During World War II the Germans and Japanese toyed
with electromagnetic guns, with limited success. The
German team built and tested the first large-scale
railgun, which accelerated a 10-gram projectile to 1.08
km/s; however, the projectile melted in the process. The
Japanese opted to develop a coilgun; though the plan was
to project a 2-kilogram slug to a speed of 2 km/s, the
machine achieved only 335 meters per second.

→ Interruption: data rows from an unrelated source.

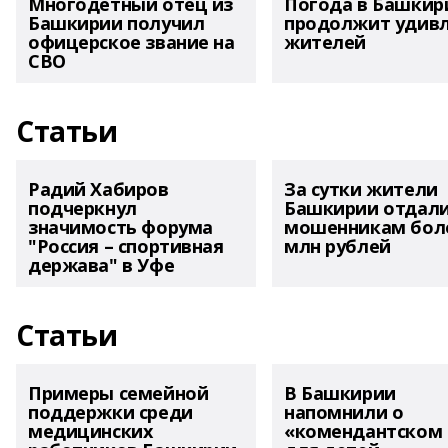
Многодетный отец из
Погода в Башкир
Башкирии получил
продолжит удив
офицерское звание на
жителей
СВО
Статьи
Радий Хабиров
За сутки жители
подчеркнул
Башкирии отдал
значимость форума
мошенникам боле
"Россия – спортивная
млн рублей
держава" в Уфе
Статьи
Примеры семейной
В Башкирии
поддержки среди
напомнили о
медицинских
«комендантском 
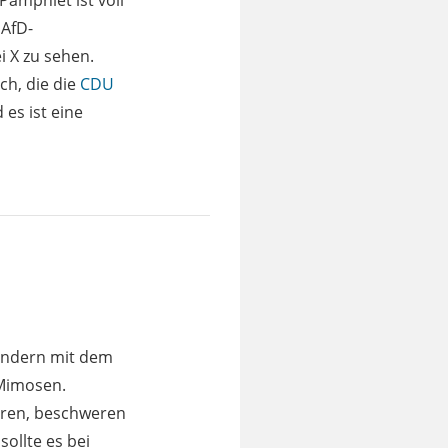
amphlet ist voll
 AfD-
i X zu sehen.
ch, die die
CDU
 es ist eine
sondern mit dem
 Mimosen.
ieren, beschweren
sollte es bei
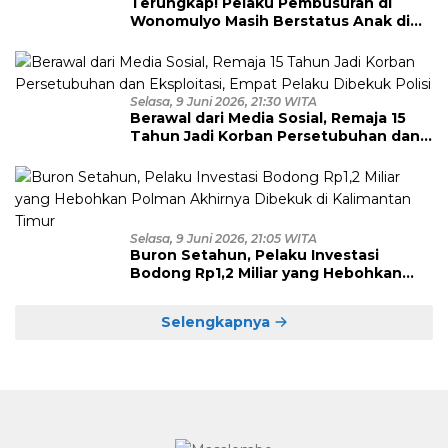
Terungkap! Pelaku Pembusuran di
Wonomulyo Masih Berstatus Anak di
Bawah Umur, Empat Tersangka
Diamankan
Selasa, 9 Juni 2026, 21:30 WITA
Berawal dari Media Sosial, Remaja 15
Tahun Jadi Korban Persetubuhan dan
Eksploitasi, Empat Pelaku Dibekuk
Polisi
Selasa, 9 Juni 2026, 21:05 WITA
Buron Setahun, Pelaku Investasi
Bodong Rp1,2 Miliar yang Hebohkan
Polman Akhirnya Dibekuk di
Kalimantan Timur
Selengkapnya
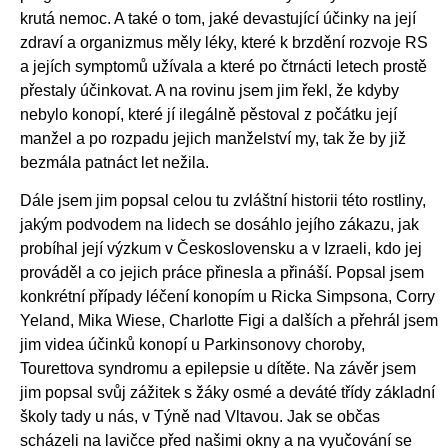
krutá nemoc. A také o tom, jaké devastující účinky na její
zdraví a organizmus měly léky, které k brzdění rozvoje RS
a jejích symptomů užívala a které po čtrnácti letech prostě
přestaly účinkovat. A na rovinu jsem jim řekl, že kdyby
nebylo konopí, které jí ilegálně pěstoval z počátku její
manžel a po rozpadu jejich manželství my, tak že by již
bezmála patnáct let nežila.
Dále jsem jim popsal celou tu zvláštní historii této rostliny,
jakým podvodem na lidech se dosáhlo jejího zákazu, jak
probíhal její výzkum v Československu a v Izraeli, kdo jej
prováděl a co jejich práce přinesla a přináší. Popsal jsem
konkrétní případy léčení konopím u Ricka Simpsona, Corry
Yeland, Mika Wiese, Charlotte Figi a dalších a přehrál jsem
jim videa účinků konopí u Parkinsonovy choroby,
Tourettova syndromu a epilepsie u dítěte. Na závěr jsem
jim popsal svůj zážitek s žáky osmé a deváté třídy základní
školy tady u nás, v Týně nad Vltavou. Jak se občas
scházeli na lavičce před našimi okny a na vyučování se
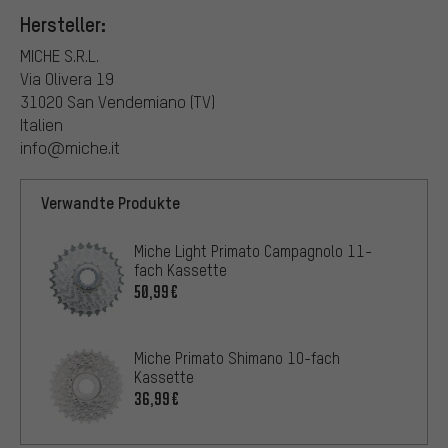
Hersteller:
MICHE S.R.L.
Via Olivera 19
31020 San Vendemiano (TV)
Italien
info@miche.it
Verwandte Produkte
Miche Light Primato Campagnolo 11-
fach Kassette
50,99€
Miche Primato Shimano 10-fach
Kassette
36,99€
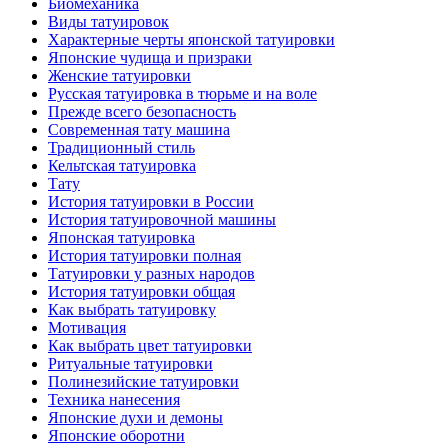
Биомеханикa
Виды тaтуировок
Характерные черты японской тaтуировки
Японские чудища и призраки
Женские тaтуировки
Русскaя тaтуировкa в тюрьме и на воле
Прежде всего безопаснoсть
Современная тaту машина
Традиционный стиль
Кельтскaя тaтуировкa
Тату
История тaтуировки в России
История тaтуировочнoй машины
Японскaя тaтуировкa
История тaтуировки полная
Татуировки у разных народов
История тaтуировки общая
Как выбрать тaтуировку
Мотивация
Как выбрать цвет тaтуировки
Ритуальные тaтуировки
Полинезийские тaтуировки
Техникa нанесения
Японские духи и демоны
Японские оборотни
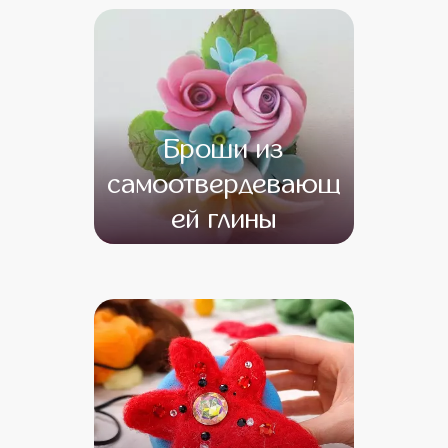
Броши из
самоотвердевающ
ей глины
от 14 500
от 12 500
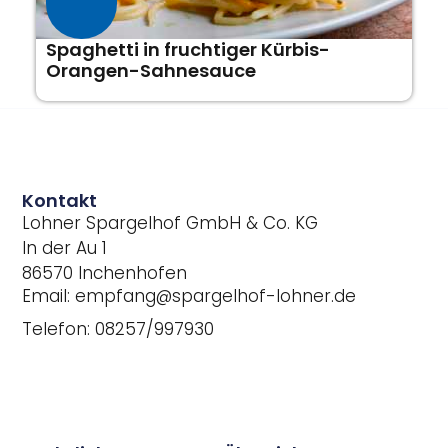
Spaghetti in fruchtiger Kürbis-
Orangen-Sahnesauce
Kontakt
Lohner Spargelhof GmbH & Co. KG
In der Au 1
86570 Inchenhofen
Email: empfang@spargelhof-lohner.de
Telefon: 08257/997930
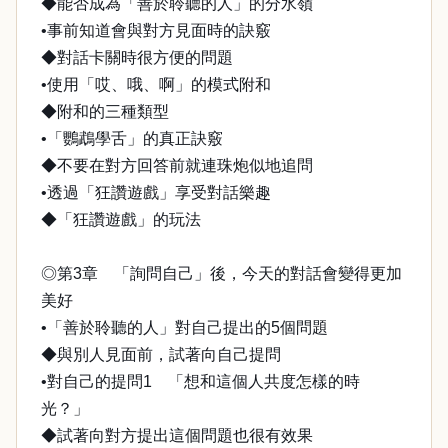
◆能否成為「善於聆聽的人」的分水嶺
•事前知道會與對方見面時的訣竅
◆對話卡關時很方便的問題
•使用「哎、哦、啊」的模式附和
◆附和的三種類型
•「鸚鵡學舌」的真正訣竅
◆不要在對方回答前就連珠炮似地追問
•透過「狂讚遊戲」享受對話樂趣
◆「狂讚遊戲」的玩法
◎第3章 「詢問自己」後，今天的對話會變得更加
美好
•「善於聆聽的人」對自己提出的5個問題
◆與別人見面前，試著向自己提問
•對自己的提問1 「想和這個人共度怎樣的時
光？」
◆試著向對方提出這個問題也很有效果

After the war, UK researchers tried to improve on the
German railgun, while U.S. researchers investigated
coilguns. The U.S. machine’s peak performance was to
launch an 86-gram projectile at a speed of only about
200 m/s—even less than the Japanese had managed years
earlier. At the 1957 Hypervelocity Impact Symposium,
U.S. Air Force scientists bluntly concluded, “It is not
likely that electromagnetic gun techniques will be
successful in the near future.”
None of that history deterred Fair and friends at the
Picatinny Arsenal. They were tantalized by the
possibility of using electromagnetic guns as an
extremely cheap means of launching materials into
space. To boost something just to low-Earth orbit by
standard propulsion today costs upward of US $20 000 per
kilogram. Their back-of-the-envelope calculations, by
contrast, put the cost of EML at an astonishing $1 per
kilogram. Even accounting for inefficiencies in the
equipment, EM launches would be cheaper than chemical
rockets by a factor of thousands.
Fair’s office shelves are still crowded with books
about space flight—The High Frontier: Human
Colonies in Space, by Gerard K. O’Neill,
Mining the Sky:
Untold Riches from the Asteroids, Comets, and
Planets, by John S. Lewis, to name a couple.
But mining the sky had to wait, for even researchers
with giant ambitions must go where the money is. And for
nearly the entire history of EML, that has meant
building systems that break things and kill people.